Consegna 1:
Rispondi a queste domande sul testo dedicato al Museo Nicolis:
(a) Chi ha creato il museo e quale gruppo ha fondato?
(b) Quale premio ha ottenuto il museo e in quale manifestazione?
(c) Per quale pilota è stata costruita la Lancia Astura 1000 Miglia?
Consegna 2: Prosegui il testo sul Museo Nicolis a partire dalla sua ultima frase.

Situato a pochi minuti da Verona, Mantova, dal Lago di Garda (da Verona a Peschiera del Garda abbiamo impiegato 15 minuti in treno, Frecciarossa ovviamente) il Museo Nicolis di Villafranca di Verona è tra le più emozionanti e suggestive esposizioni private nel panorama internazionale. La visita al “Museo Nicolis dell’auto, della tecnica, della meccanica”, uno spettacolare e modernissimo contenitore di cultura e di idee, creato da Luciano Nicolis, imprenditore veronese fondatore del Gruppo Lamacart, che ha fatto confluire in quest’opera la sua grande passione per la tecnica e la meccanica, è stata un’esperienza vissuta a 360º.

Appena parcheggiata la macchina nel grande cortile del Museo abbiamo potuto respirare l’aria dei motori e dell’antichità. Entrando nella struttura ci rendiamo conto del valore delle collezioni disposte a più piani: ci troviamo dinanzi a una delle collezioni d’auto più prestigiose d’Italia e d’Europa. Non per caso il riconoscimento dell’eccellenza gli deriva dall’attribuzione del più ambito e prestigioso premio nel panorama mondiale dell’auto classica: “Museum of the year 2018” a The Historic motoring awards, assegnato da una qualificata giuria internazionale.

Dieci collezioni di grande spessore
Il Museo Nicolis propone gioielli della meccanica del ‘900 in uno scenografico itinerario che, volendo, trattiene il visitatore per una giornata intera: inedite e sofisticate collezioni, pietre miliari del più effervescente genio creativo. Uno scrigno di rari capolavori di meccanica e stile, frutto dell’estro di eclettici progettisti. Sono rappresentati, gloriosi marchi come Alfa Romeo, Ferrari, Maserati, Bugatti, Rolls Royce, Avions Voisin, Darracq, la “Motrice Pia”, il primo motore a benzina brevettato dal veronese Enrico Bernardi nel 1882, la Isotta Fraschini del 1929, la Lancia Astura 1000 Miglia, unica al mondo, costruita appositamente per Luigi Villoresi, uno dei piloti italiani di maggior nome degli anni Trenta.

Materiale fornito:
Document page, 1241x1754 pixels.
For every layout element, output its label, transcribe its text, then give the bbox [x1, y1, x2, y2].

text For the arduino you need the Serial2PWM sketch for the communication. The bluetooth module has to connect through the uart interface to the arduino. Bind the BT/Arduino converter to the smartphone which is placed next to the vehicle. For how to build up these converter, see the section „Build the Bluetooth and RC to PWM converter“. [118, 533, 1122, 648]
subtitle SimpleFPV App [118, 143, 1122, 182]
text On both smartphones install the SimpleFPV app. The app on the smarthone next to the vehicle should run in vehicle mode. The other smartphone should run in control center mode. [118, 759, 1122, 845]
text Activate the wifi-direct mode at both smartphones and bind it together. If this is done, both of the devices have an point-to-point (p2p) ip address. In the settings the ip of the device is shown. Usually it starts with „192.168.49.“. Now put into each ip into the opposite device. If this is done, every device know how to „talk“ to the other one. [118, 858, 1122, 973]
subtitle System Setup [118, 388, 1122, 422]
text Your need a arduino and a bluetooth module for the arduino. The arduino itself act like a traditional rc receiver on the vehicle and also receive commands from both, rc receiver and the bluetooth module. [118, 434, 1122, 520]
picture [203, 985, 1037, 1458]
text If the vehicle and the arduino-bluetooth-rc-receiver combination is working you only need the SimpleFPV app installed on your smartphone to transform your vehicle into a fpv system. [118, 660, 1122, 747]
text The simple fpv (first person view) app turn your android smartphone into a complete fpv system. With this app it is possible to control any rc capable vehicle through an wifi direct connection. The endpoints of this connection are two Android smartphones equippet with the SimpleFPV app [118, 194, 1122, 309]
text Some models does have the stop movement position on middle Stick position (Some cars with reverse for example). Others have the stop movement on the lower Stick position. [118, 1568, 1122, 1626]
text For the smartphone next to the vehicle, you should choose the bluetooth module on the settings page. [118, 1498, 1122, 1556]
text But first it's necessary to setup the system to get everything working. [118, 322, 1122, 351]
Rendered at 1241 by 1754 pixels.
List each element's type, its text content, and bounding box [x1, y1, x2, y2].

Risposta scritta 1:
(a) Luciano Nicolis, imprenditore veronese fondatore del Gruppo Lamacart.
(b) Il premio "Museum of the year 2018", a The Historic motoring awards.
(c) Per Luigi Villoresi.

Risposta scritta 2:
Come detto poc’anzi, la nascita del Museo si deve alla grande passione di Luciano Nicolis. La storia di una vita che ha trovato la sua collocazione in uno spazio espositivo di 6.000 mq nel 2.000, anno della sua inaugurazione. I suoi capolavori sono stati suddivisi in dieci diverse collezioni con l’obiettivo di costruire un percorso organico e professionalmente qualificato. Il patrimonio delle collezioni è di grande spessore e rappresenta una realtà esclusiva: oltre 200 auto d’epoca, 114 biciclette, 104 motociclette; 500 macchine fotografiche, cineprese e cinematografiche, 100 strumenti musicali e jukebox, 102 macchine per scrivere, aeromobili. Una rara collezione di strumenti di guida che comprende oltre 100 volanti delle sofisticate monoposto di Formula 1 e volanti da turismo, gran turismo e sport. Innumerevoli opere dell’ingegno umano esposte secondo itinerari antologici, storici e stilistici.
Al pianterreno siamo rimasti entusiasti da un’area militare con cimeli della Prima e Seconda guerra mondiale. Non mancano modellini di automobili, motociclette e treni. L’esposizione raccolta da Luciano Nicolis cattura l’attenzione di visitatori di tutte le età provenienti da tutto il mondo. Come abbiamo potuto leggere su uno dei pannelli che accompagnano le varie esposizioni, le automobili furono la sua prima passione sin da quando, ragazzino, raccoglieva carta da riciclare girando in bicicletta i paesi circostanti. La prima ma non l’unica: l’attrazione per la meccanica lo ha portato a raccogliere da tutto il mondo oggetti che hanno fatto la storia della tecnologia e del design del XX secolo.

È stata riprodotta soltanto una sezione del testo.